CMIS server credentials

The "User ID" and "Password" specified here are persisted in the database. They can even be included when you move your app from dev through test and staging to prod:

Server variable per environment type

By looking at database content, we can find that all this connection information is serialized in a URL and stored in an environment variable as follows:
Obviously, the password is encrypted, which is good. 
We can create a snapshot of this process app, export it in .twx format, and import it into another instance of IBM Business Automation Workflow Center. Or we can use online or offline deploy to install the snapshot in a Workflow Server. Inspecting the export file closely, we will find the exact same URL representation of our ECM server connection information.
In each of these cases, a connection to the Enterprise Content Management System will succeed, that is, somehow the target system was able to read, decrypt, and use the encrypted password - which is convenient, but of course concerning from a security perspective.
This can only be possible when both, the source system and the target system were both using the same key. In fact, the key used in this scenario has been hard coded for many releases and is still used as the default key for backwards compatibility. 

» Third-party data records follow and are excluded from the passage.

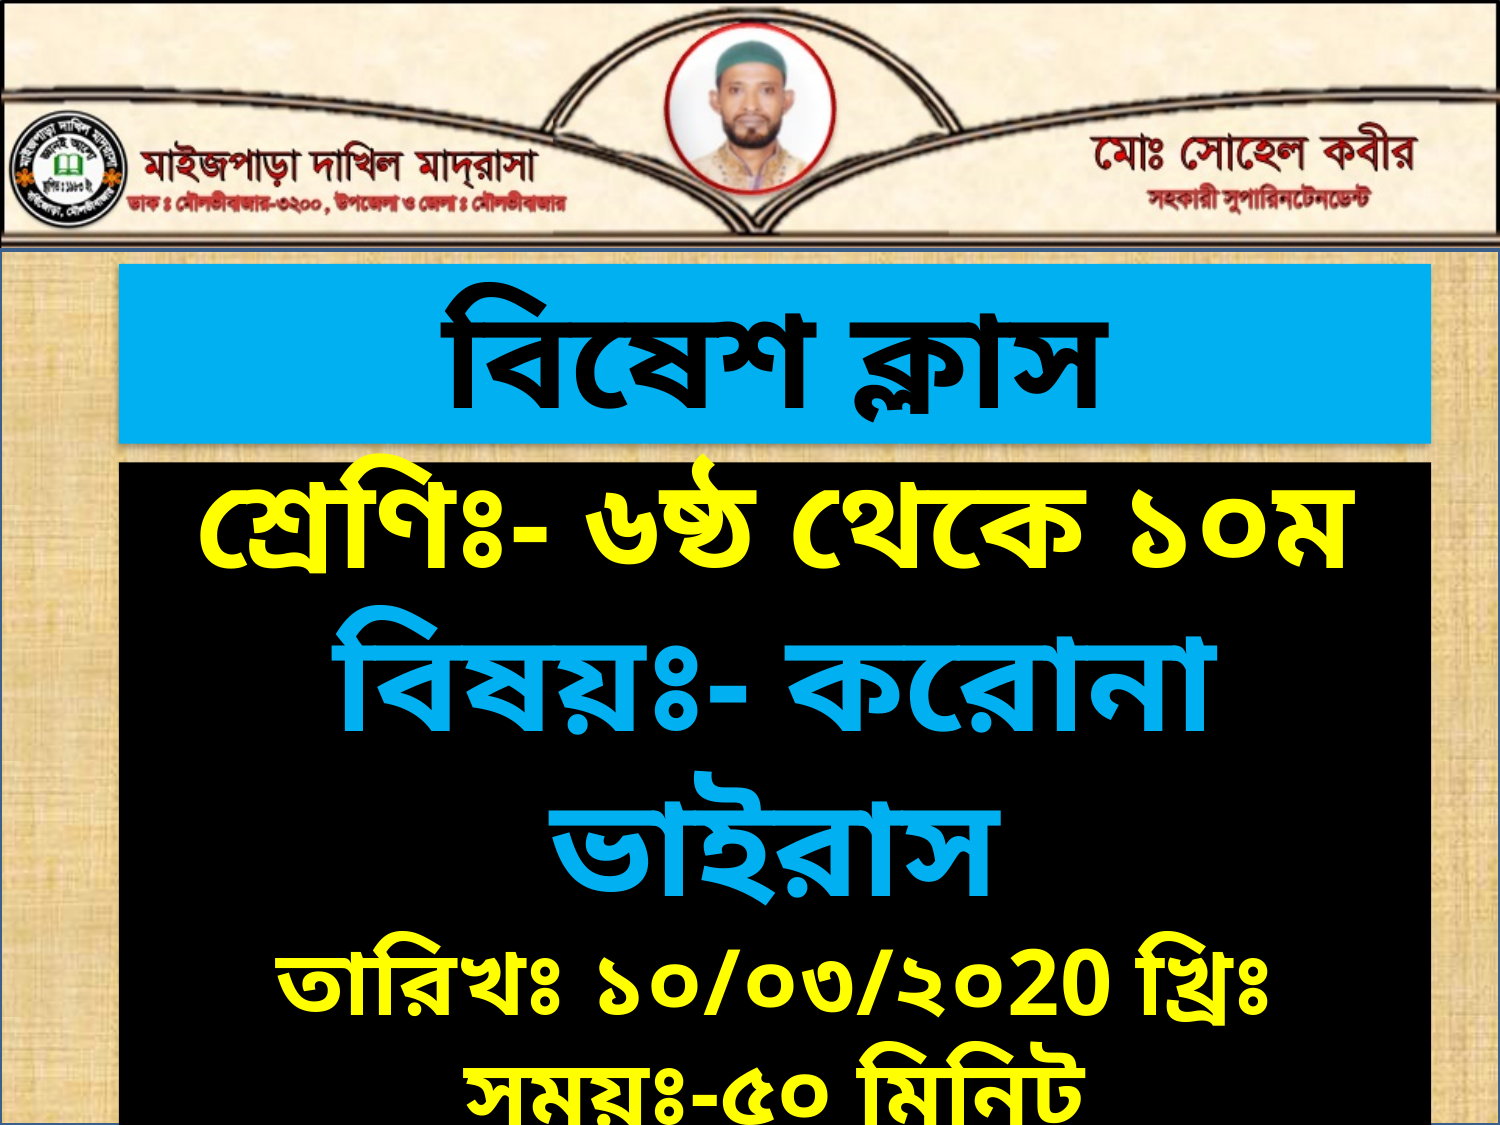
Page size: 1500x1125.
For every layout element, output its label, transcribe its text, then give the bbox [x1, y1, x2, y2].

picture [0, 0, 1500, 248]
text_box [0, 248, 1500, 1125]
text_box বিষেশ ক্লাস [118, 263, 1432, 444]
text_box শ্রেণিঃ- ৬ষ্ঠ থেকে ১০ম বিষয়ঃ- করোনা ভাইরাস তারিখঃ ১০/০৩/২০20 খ্রিঃ সময়ঃ-৫০ মিনিট [118, 462, 1432, 1125]
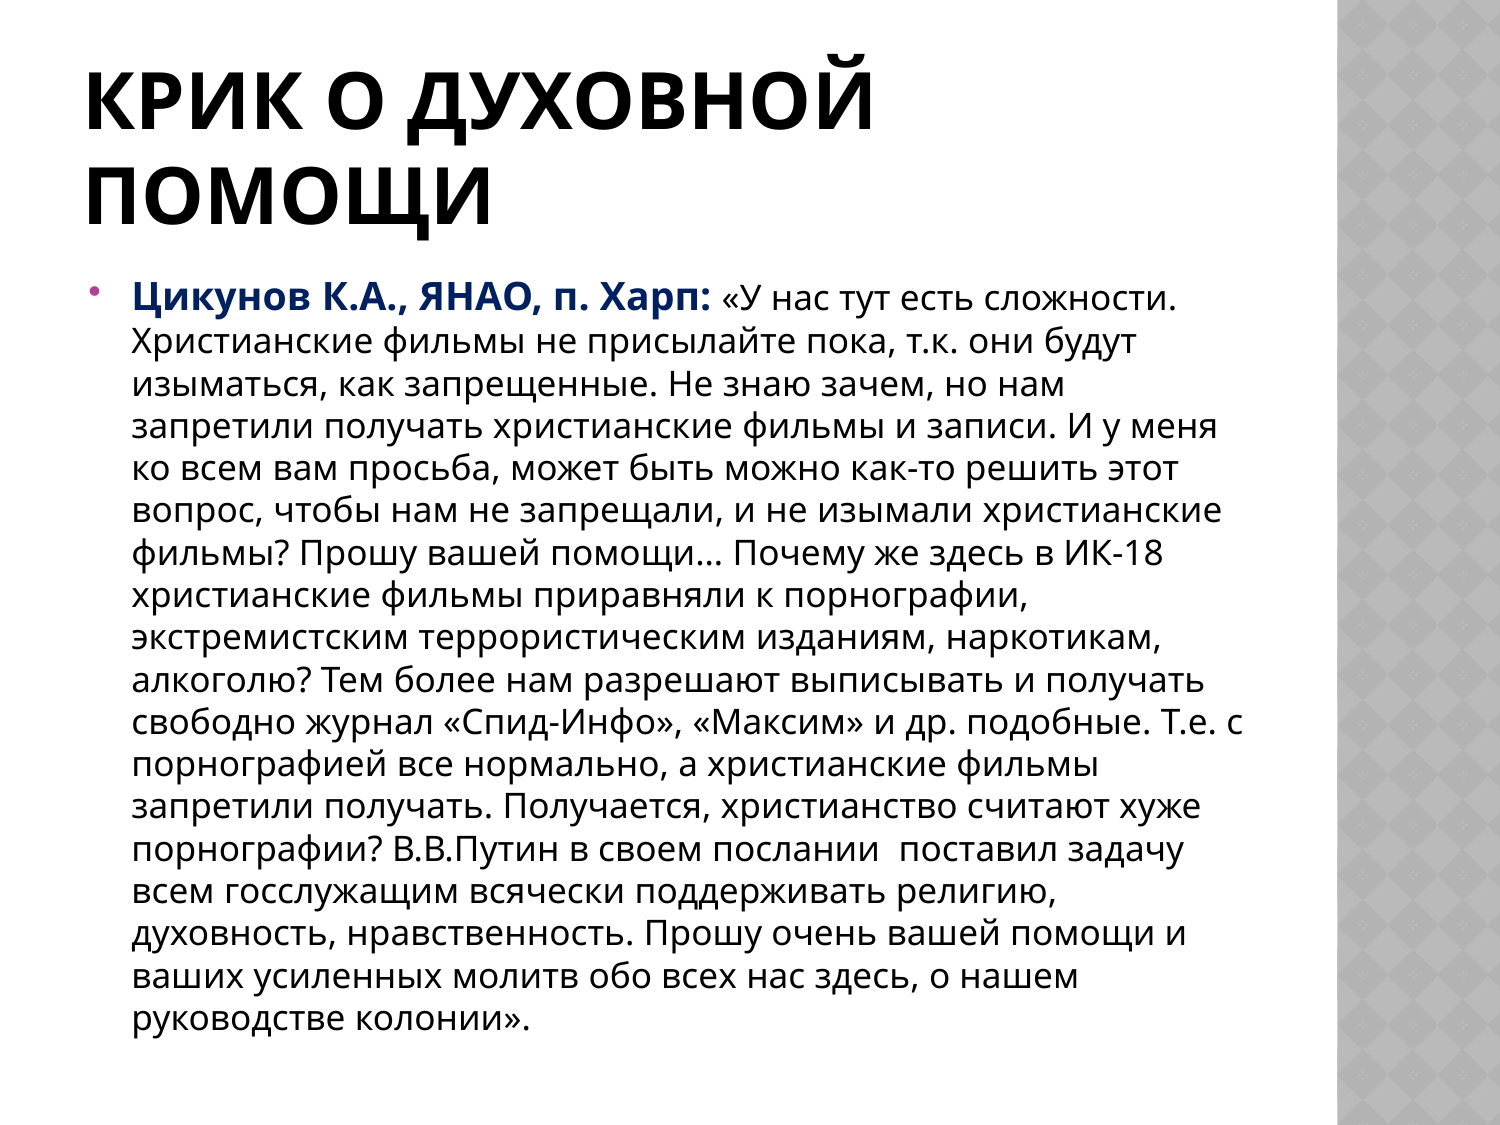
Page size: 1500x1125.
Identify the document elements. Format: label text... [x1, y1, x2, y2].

title крик о духовной помощи [75, 52, 1263, 240]
list Цикунов К.А., ЯНАО, п. Харп: «У нас тут есть сложности. Христианские фильмы не присылайте пока, т.к. они будут изыматься, как запрещенные. Не знаю зачем, но нам запретили получать христианские фильмы и записи. И у меня ко всем вам просьба, может быть можно как-то решить этот вопрос, чтобы нам не запрещали, и не изымали христианские фильмы? Прошу вашей помощи… Почему же здесь в ИК-18 христианские фильмы приравняли к порнографии, экстремистским террористическим изданиям, наркотикам, алкоголю? Тем более нам разрешают выписывать и получать свободно журнал «Спид-Инфо», «Максим» и др. подобные. Т.е. с порнографией все нормально, а христианские фильмы запретили получать. Получается, христианство считают хуже порнографии? В.В.Путин в своем послании поставил задачу всем госслужащим всячески поддерживать религию, духовность, нравственность. Прошу очень вашей помощи и ваших усиленных молитв обо всех нас здесь, о нашем руководстве колонии». [75, 264, 1263, 1059]
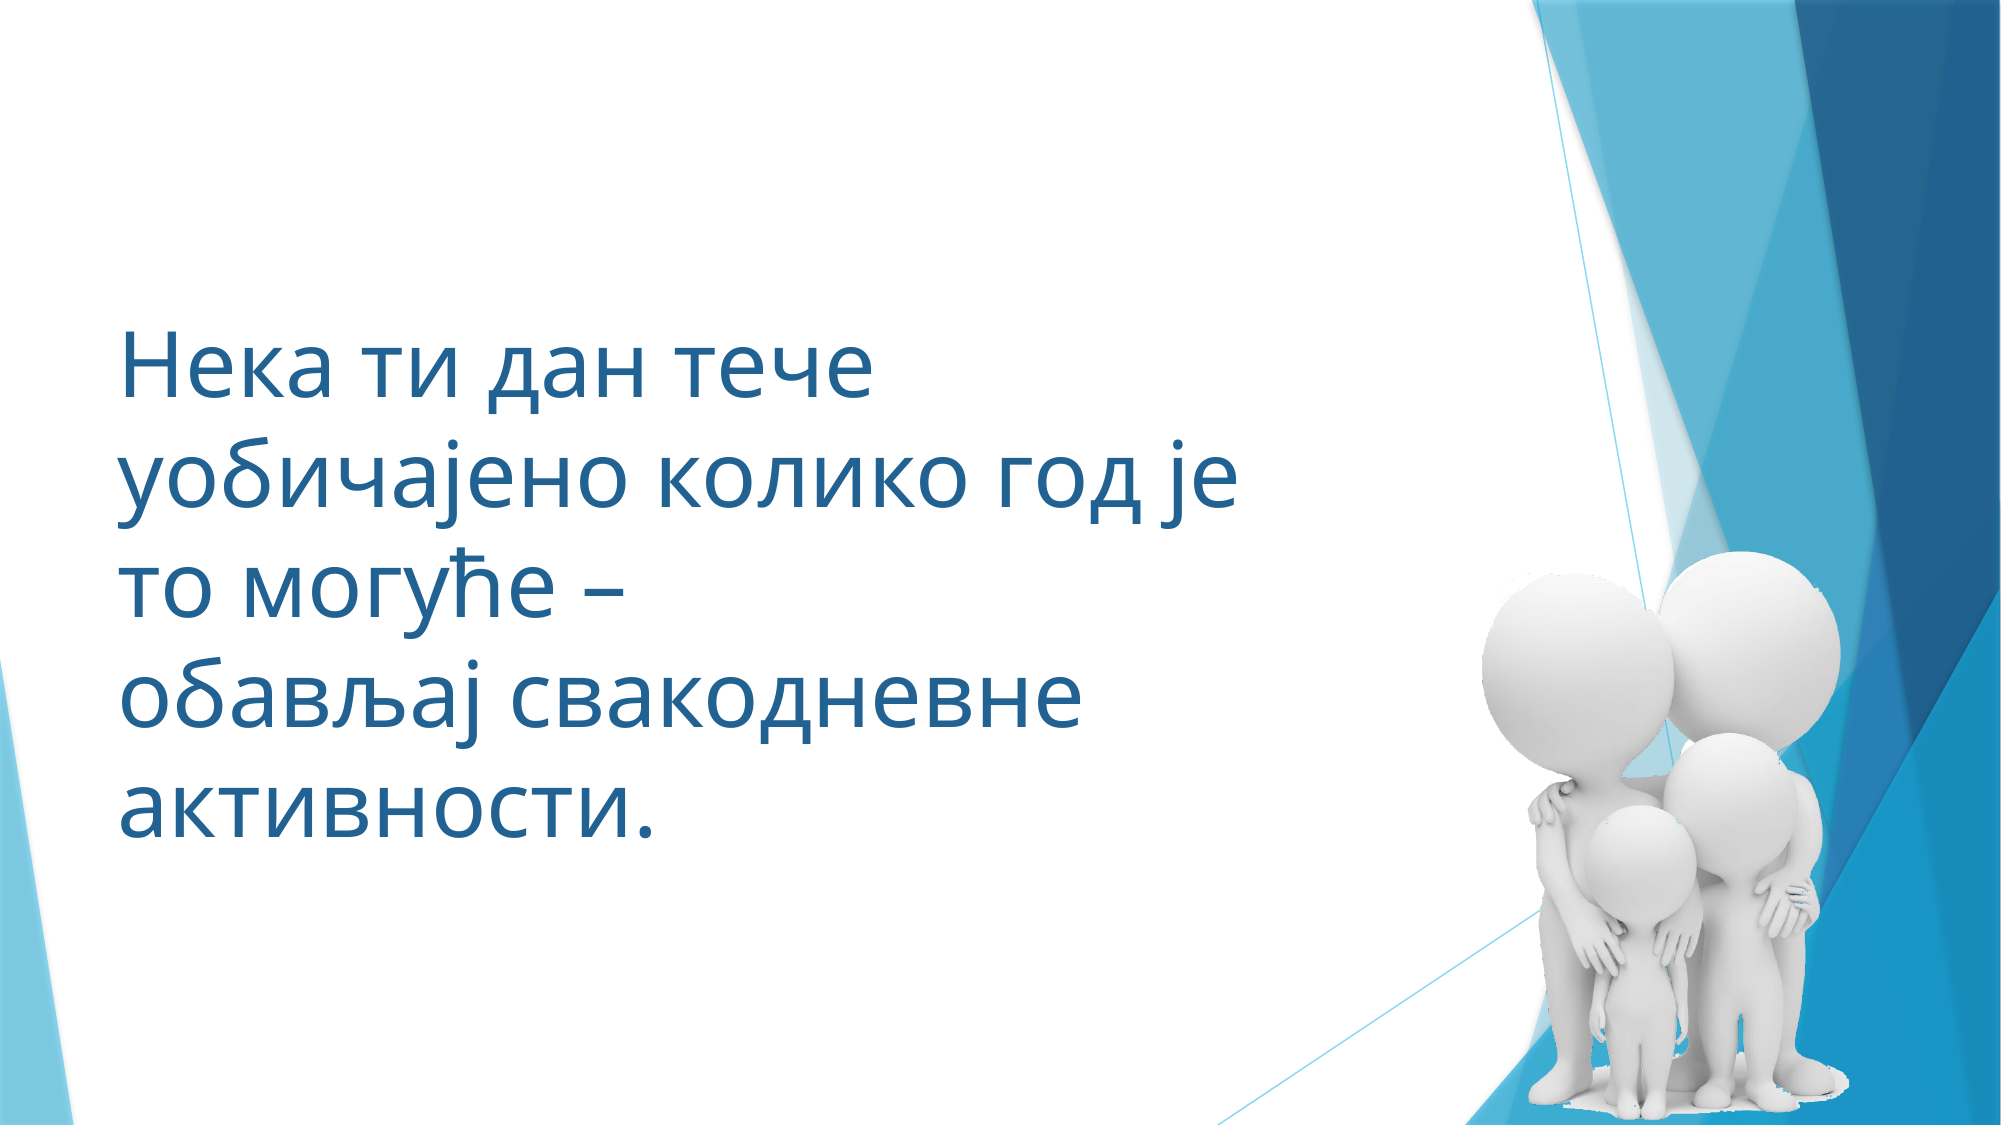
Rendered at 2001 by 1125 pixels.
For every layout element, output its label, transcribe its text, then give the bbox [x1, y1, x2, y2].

Advanced Database Persistence with Configurable Encryption

With IBM Business Automation Workflow 20.0.0.2, we can do better than that.
With IBM Business Automation Workflow 20.0.0.2, the encryption key for credentials persisted in the database is configurable. See Configuring a key for credential encryption in the knowledge center.
You can set a new key by updating the server configuration with your own keyphrase, which will be used to derive the effective key.

Setting encryption key passphrase

After applying this configuration, all encryption and decryption will use the configured key.  Of course, this configuration does not change anything in your database or in .twx files that you may have exported in the past. 
While import of .twx will still work, the encrypted credential is no longer understood. You can use Process Admin Console to set the same value again.
The same holds for existing process apps in runtime Workflow Servers. You need to set a new password for in all "affected" snapshots.

Setting credentials in Process Admin Console

In case you actually "transport" credentials with process apps between Workflow Center environments or as part of install packages, you can set the same keyphrase in all your "related" systems to allow seamless exchange.